## [EXTRACTED INFORMATION]

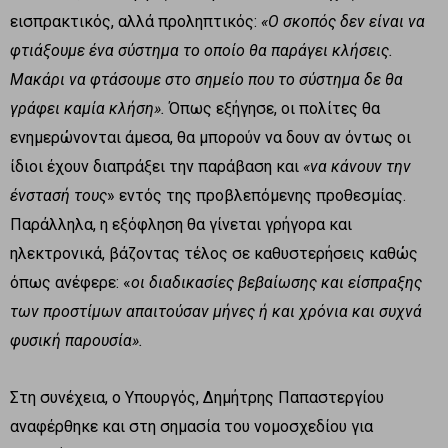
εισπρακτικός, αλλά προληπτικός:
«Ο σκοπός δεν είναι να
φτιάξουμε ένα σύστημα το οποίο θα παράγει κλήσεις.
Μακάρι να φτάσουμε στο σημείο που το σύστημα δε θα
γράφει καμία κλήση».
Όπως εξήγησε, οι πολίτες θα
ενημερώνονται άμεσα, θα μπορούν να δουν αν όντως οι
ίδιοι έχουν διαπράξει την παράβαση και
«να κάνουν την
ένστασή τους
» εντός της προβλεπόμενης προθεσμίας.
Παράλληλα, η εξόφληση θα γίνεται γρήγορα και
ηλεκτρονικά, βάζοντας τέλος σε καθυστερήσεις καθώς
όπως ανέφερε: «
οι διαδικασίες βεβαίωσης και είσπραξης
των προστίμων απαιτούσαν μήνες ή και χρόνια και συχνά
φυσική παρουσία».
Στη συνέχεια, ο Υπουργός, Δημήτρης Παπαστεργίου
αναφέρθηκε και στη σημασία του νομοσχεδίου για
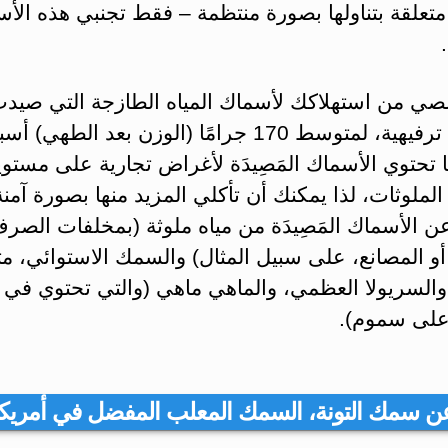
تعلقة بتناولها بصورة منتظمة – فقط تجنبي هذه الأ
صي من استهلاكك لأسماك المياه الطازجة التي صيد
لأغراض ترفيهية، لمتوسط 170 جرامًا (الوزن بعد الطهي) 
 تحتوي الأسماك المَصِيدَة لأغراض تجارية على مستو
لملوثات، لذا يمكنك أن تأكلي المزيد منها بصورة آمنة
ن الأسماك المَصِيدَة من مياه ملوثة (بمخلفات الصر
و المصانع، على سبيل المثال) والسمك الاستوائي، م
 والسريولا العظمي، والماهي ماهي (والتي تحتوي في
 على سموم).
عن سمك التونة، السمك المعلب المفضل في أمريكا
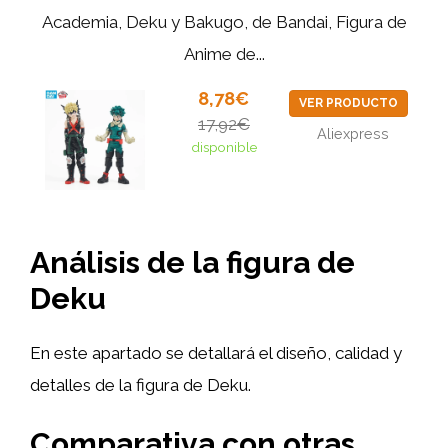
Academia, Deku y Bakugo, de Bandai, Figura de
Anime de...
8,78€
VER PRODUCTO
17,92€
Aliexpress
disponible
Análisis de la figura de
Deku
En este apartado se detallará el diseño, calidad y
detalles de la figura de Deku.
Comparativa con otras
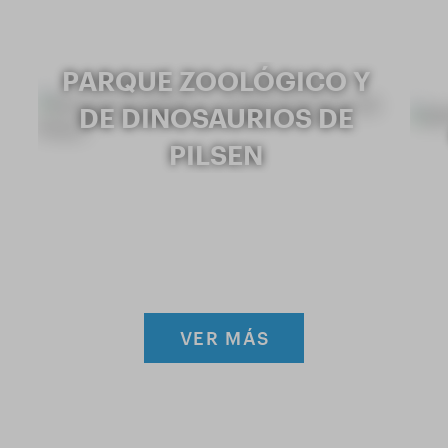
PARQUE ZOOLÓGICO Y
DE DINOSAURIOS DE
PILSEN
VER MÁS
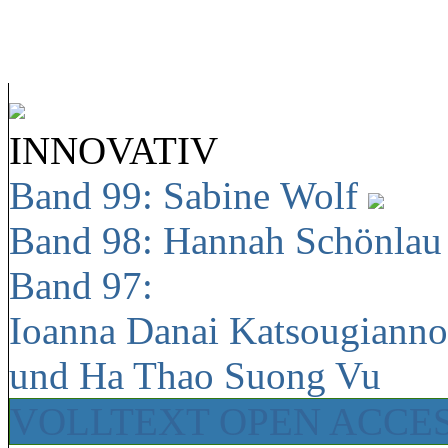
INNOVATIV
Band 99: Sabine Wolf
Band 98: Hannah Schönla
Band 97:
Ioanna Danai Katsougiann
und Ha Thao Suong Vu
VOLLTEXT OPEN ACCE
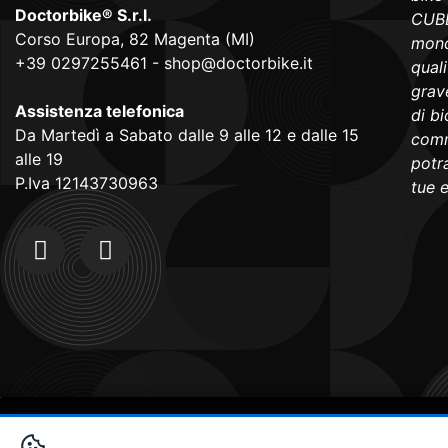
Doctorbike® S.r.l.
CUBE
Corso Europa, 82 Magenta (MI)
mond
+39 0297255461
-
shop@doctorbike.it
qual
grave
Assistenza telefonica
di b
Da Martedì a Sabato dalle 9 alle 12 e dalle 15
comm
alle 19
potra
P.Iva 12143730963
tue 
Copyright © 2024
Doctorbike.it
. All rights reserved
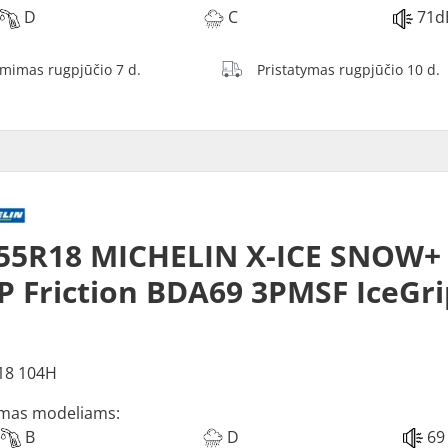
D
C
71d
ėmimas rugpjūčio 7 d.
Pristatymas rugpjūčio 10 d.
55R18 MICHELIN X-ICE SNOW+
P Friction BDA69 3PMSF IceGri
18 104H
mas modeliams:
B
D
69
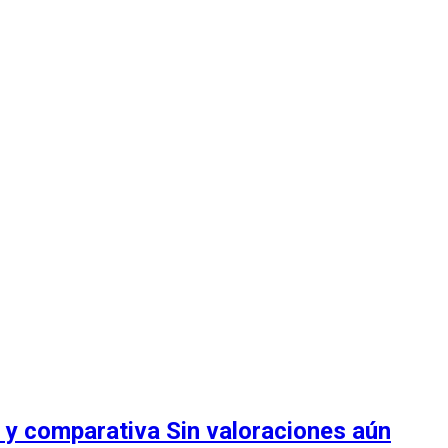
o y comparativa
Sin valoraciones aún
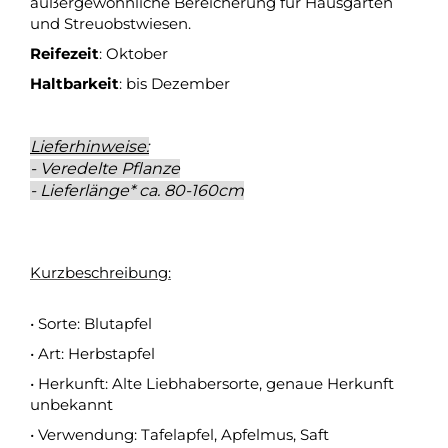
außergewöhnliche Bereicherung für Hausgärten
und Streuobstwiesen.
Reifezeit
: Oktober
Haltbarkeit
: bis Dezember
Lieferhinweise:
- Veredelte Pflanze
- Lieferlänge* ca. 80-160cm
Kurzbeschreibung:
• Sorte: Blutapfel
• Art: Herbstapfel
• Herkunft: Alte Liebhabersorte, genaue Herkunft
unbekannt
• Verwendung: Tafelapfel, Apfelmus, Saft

## [PROBLEM DETAILS]
From the line containing "55R18 MICHELIN X-ICE SNOW+" through the last line of the entries, copy each line exactly and only those, skipping all pictures.

## [OUTPUT BELOW]
55R18 MICHELIN X-ICE SNOW+
P Friction BDA69 3PMSF IceGri
18 104H
mas modeliams:
B
D
69
o y comparativa
Sin valoraciones aún
außergewöhnliche Bereicherung für Hausgärten
und Streuobstwiesen.
Reifezeit
: Oktober
Haltbarkeit
: bis Dezember
Lieferhinweise:
- Veredelte Pflanze
- Lieferlänge* ca. 80-160cm
Kurzbeschreibung:
• Sorte: Blutapfel
• Art: Herbstapfel
• Herkunft: Alte Liebhabersorte, genaue Herkunft
unbekannt
• Verwendung: Tafelapfel, Apfelmus, Saft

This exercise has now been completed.